Does anyone have any insights into what might be going wrong here? I've noticed that Fluent Bit suddenly exits when it encounters the error [input chunk] fail to drop enough chunks in order to place new data. Is this behavior intentional? Shouldn't Fluent Bit shut down gracefully and release resources properly?

...
if (count != 0) {
        flb_error("[input chunk] fail to drop enough chunks in order to place new data");
        exit(0);
}

cc: @agup006, @ScarletTanager

patrick-stephens commented 2 weeks ago

Can you see if it is reproducible in the latest version? There have been some bug fixes that may affect this.

Can you step up log_level debug as well to provide more information?

There should be a stack trace as well.

patrick-stephens commented 2 weeks ago

Ah I notice you are using custom golang plugins, my guess is it might be one of those - make sure you're using latest calyptia-plugin module to fix up segv in hot reload handling/registration (or ensure you have the correct ABI updates in place).

Also is it reproducible without the golang plugins?
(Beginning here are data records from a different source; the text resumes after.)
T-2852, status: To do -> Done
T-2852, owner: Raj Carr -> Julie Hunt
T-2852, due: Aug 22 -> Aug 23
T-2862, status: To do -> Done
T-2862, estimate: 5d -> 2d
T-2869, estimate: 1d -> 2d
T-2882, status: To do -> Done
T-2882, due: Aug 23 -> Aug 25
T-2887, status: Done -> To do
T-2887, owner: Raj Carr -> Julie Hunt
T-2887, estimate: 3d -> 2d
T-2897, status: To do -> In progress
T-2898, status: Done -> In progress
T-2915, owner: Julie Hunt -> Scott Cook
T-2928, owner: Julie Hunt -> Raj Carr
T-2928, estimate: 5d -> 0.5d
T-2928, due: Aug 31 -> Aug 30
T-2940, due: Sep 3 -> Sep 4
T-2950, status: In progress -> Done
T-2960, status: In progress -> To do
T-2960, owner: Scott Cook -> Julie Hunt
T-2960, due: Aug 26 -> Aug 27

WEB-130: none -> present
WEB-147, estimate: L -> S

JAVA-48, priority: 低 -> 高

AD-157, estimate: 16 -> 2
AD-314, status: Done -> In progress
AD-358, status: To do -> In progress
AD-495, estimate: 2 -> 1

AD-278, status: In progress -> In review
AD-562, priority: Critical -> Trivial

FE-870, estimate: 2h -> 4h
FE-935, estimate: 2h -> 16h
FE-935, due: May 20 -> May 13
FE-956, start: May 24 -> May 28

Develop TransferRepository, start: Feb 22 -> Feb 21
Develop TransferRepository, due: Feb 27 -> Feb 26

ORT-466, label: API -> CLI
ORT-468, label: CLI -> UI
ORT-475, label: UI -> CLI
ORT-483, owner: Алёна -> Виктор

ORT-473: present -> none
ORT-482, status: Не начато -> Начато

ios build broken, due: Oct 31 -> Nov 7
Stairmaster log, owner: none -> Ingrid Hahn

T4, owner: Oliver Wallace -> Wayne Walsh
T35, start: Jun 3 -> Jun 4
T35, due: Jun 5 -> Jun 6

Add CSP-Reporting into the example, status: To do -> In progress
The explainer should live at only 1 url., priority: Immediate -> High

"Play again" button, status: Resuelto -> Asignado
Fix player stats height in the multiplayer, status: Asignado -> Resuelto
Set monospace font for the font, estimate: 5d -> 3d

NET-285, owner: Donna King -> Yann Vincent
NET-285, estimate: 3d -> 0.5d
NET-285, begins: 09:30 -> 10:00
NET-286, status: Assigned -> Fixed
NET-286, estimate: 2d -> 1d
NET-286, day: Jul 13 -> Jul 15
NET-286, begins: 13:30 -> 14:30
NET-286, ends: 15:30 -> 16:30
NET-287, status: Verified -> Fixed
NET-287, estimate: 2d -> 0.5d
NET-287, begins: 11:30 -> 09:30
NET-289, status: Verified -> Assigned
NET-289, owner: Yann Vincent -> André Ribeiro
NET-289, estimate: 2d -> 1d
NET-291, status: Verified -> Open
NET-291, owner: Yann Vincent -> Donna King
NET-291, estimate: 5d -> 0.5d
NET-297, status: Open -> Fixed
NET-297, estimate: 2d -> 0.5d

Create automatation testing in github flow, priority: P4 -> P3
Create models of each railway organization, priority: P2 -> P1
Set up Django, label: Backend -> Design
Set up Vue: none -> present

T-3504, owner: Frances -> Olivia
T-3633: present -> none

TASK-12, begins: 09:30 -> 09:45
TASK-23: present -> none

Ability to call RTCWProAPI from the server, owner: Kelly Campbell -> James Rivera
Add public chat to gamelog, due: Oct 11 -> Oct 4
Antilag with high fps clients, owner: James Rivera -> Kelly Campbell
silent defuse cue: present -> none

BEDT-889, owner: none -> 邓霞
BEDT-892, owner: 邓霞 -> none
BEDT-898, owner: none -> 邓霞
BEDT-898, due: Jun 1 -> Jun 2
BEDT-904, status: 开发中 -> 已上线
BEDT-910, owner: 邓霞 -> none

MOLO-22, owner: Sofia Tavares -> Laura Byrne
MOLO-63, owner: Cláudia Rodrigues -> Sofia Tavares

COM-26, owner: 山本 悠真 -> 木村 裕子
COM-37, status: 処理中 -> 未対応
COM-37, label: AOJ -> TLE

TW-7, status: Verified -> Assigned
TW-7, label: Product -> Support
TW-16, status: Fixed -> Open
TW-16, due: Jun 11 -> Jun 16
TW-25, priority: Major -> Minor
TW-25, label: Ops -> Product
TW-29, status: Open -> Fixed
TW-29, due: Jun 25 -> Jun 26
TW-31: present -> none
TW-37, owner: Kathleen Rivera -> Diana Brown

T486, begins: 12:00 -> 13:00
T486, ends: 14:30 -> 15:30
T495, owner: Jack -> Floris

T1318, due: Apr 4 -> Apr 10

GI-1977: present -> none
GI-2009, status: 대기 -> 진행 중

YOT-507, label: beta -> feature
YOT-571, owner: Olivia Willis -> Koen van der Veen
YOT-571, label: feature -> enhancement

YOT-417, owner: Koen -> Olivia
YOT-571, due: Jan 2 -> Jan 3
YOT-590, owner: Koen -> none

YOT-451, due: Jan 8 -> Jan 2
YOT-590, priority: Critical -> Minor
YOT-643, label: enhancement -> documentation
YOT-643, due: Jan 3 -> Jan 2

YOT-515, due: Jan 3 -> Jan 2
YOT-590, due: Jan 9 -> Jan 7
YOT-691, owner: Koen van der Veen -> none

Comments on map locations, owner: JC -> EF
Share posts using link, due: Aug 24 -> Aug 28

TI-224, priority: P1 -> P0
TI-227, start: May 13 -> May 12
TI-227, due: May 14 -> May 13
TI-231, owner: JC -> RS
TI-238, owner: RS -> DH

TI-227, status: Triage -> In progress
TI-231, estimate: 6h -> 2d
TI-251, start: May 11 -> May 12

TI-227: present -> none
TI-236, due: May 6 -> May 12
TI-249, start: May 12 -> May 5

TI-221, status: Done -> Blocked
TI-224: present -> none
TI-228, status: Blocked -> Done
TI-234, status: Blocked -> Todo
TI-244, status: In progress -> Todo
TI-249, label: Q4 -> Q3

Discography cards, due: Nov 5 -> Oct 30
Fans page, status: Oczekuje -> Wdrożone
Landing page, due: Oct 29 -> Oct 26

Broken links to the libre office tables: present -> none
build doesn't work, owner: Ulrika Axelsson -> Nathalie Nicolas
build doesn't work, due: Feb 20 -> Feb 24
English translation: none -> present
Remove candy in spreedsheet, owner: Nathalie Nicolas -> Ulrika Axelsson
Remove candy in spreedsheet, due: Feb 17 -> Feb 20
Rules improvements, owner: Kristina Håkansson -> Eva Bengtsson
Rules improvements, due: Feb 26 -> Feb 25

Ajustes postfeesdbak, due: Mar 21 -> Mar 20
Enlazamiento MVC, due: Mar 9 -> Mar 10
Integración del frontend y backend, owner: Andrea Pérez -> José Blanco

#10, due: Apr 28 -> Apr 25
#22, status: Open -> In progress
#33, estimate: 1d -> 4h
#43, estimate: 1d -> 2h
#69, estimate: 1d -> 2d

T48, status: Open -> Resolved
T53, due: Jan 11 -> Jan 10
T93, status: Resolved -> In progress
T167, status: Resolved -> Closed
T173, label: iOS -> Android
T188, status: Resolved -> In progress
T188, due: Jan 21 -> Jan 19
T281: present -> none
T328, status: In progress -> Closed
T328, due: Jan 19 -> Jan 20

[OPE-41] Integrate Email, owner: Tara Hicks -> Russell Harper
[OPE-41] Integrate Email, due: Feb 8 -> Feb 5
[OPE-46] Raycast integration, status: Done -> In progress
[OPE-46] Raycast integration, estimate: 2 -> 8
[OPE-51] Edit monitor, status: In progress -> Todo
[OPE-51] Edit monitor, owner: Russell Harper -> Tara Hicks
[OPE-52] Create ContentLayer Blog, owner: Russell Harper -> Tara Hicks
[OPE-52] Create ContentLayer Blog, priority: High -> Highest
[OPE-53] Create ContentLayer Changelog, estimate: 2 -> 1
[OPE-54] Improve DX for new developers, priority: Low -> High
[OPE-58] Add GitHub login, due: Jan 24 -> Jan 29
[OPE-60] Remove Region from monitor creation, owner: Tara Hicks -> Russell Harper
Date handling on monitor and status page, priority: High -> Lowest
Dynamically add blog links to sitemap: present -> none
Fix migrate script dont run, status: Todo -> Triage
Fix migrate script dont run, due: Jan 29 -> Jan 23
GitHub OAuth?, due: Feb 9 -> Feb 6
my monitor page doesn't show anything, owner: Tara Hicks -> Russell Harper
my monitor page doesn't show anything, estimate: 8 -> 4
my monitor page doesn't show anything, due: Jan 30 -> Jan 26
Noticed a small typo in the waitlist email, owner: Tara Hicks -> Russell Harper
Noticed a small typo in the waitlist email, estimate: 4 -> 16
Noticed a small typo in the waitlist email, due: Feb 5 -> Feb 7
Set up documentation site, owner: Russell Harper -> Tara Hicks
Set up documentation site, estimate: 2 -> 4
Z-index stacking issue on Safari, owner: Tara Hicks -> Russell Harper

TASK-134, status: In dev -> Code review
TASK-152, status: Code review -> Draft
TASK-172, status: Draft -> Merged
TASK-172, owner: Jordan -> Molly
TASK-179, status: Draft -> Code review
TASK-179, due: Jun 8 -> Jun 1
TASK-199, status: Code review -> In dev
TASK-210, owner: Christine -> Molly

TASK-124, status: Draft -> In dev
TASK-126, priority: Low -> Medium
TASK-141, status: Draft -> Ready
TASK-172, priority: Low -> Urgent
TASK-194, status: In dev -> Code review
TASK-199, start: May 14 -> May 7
I don't think we can investigate issues if they are related to custom plugins so it needs to be reproducible without.

mirko-lazarevic commented 2 weeks ago

Thanks @patrick-stephens , I’ll attempt to obtain the stack trace first, as I’m currently without any clear information.

patrick-stephens commented 2 weeks ago

Honestly I would step up your dependencies as well first - you can run your existing stuff of course to get stack trace but ultimately I bet it's a dependency problem.